Die Hochwassersituation im Aargau ist nach wie vor akut. Betroffen sind das Reusstal, Teile des Wiggertals und die Region beim Zusammenfluss von Aare, Reuss und Limmat. Es sind insgesamt 55 Feuerwehren mit 2000 Personen und 230 Zivilschützer im Einsatz. Nur in wenigen Gemeinden im oberen Reusstal nimmt die Wassermenge bereits ab. Im unteren Flusslauf von Reuss und Aare wie auch am Rhein werden für den Abend Höchststände im kritischen Bereich erwartet.

Erste Evakuierungen von Personen und Tieren wurden in Oberrüti, in Windisch und in Brittnau abgeschlossen. In Rottenschwil sind Vorbereitungen für eine allfällige Evakuation getroffen worden. Der Kantonale Führungsstab (KFS) hat den betroffenen Gemeinden Sandsäcke zur Errichtung oder Stärkung von Dämmen zur Verfügung gestellt. Verschiedentlich sind lokal die Brücken für den Verkehr gesperrt. Nicht betroffen von Sperrungen sind bis jetzt die Hauptverkehrsachsen. Bisher sind im Aargau keine Personen oder Tiere zu schaden gekommen.

Im Oberen Reusstal nimmt der Wasserstand seit kurzem leicht ab. Die Reuss hat um 13.30 Uhr bei Mühlau einen Durchfluss von 867 m3/s erreicht, bei Mellingen wurden 844 m3/s gemessen. Inzwischen steigen die Pegelstände aber auch an der Aare und am Rhein. Für 16 Uhr wird in Rheinfelden das Erreichen des kritischen Pegelstandes von 3200 m3/s erwartet.
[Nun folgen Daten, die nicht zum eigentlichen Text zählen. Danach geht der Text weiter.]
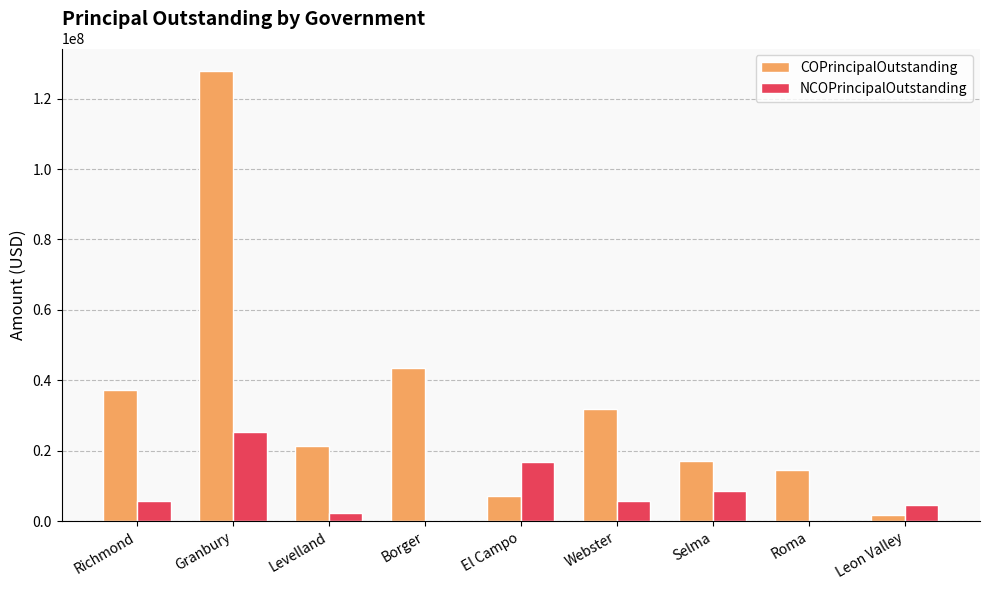

Which series changed the most between Levelland and Webster?

COPrincipalOutstanding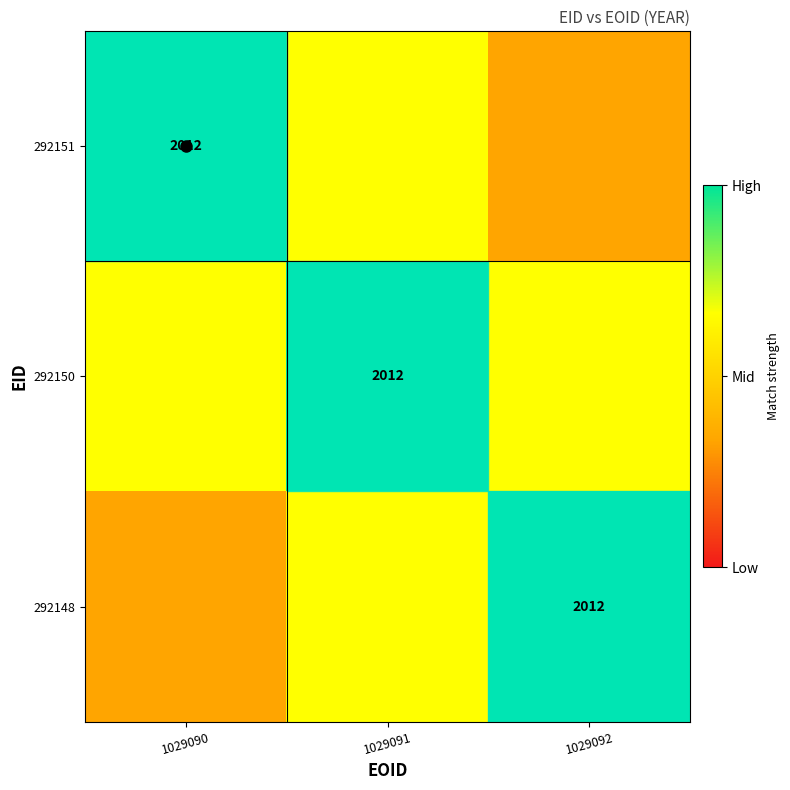

The value of 292150 at 1029090 is 0.2. True or false?

False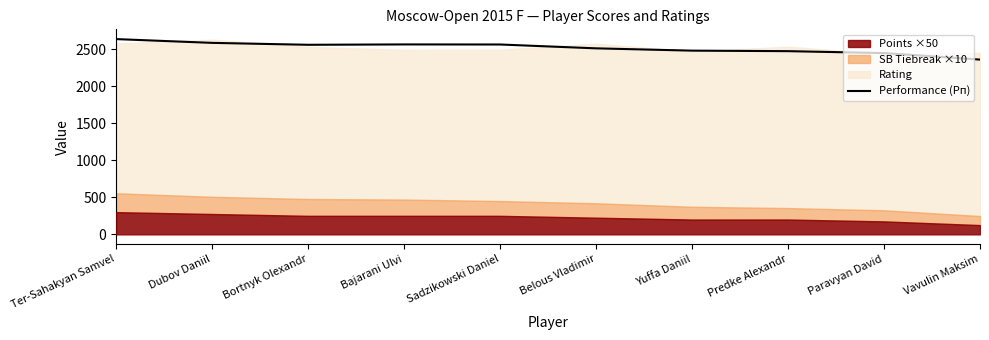

What is the value of the 4th point from the left?

2567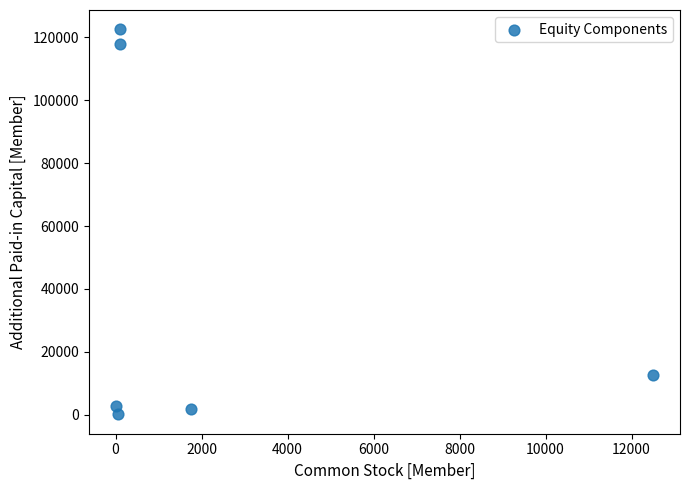

What is the range of X values (max minus min)?

12499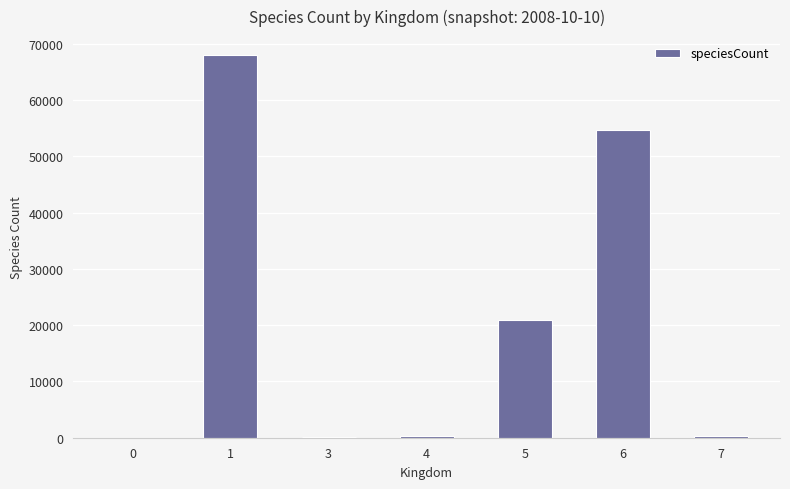

What is the maximum value shown in the chart?

67936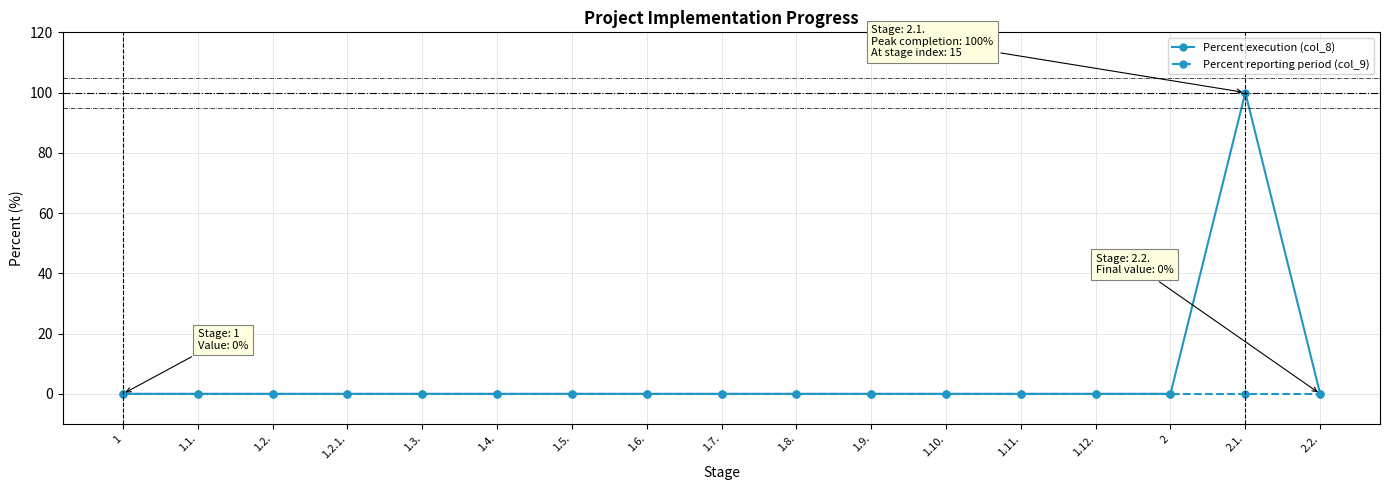

Which label corresponds to the largest value in the chart?

2.1.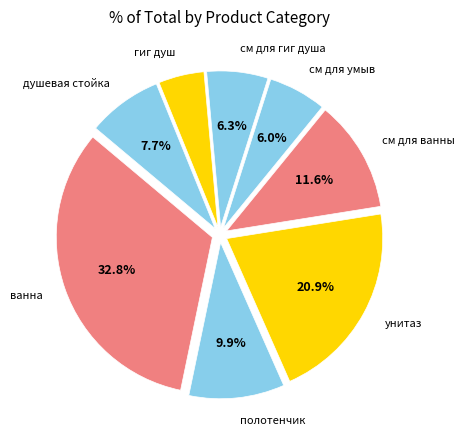

What is the smallest slice in the pie chart?

гиг душ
Im Vergleich zu den Vorjahren präsentiert sich die Hochwassersituation diesmal viel grossräumiger. Mit Befriedigung nahm der kantonale Führungsstab davon Kenntnis, dass nirgends Panik herrscht. Die Gemeinden veranlassen lokal die notwendigen Massnahmen in Absprache mit dem KFS. Zur direkten Information der verschiedenen Gemeinden wurde eine Internetseite sowie eine spezielle Telefonnummer eingerichtet. Die Gemeinden wurden per E-Mail direkt orientiert.

Im Rekrutierungszentrum Brugg wurde die für Morgen vorgesehene Aushebung abgesagt, da wegen des Hochwassers der Strom ausgefallen ist. Die Aufgebotenen erhalten schriftlich weitere Informationen zugestellt.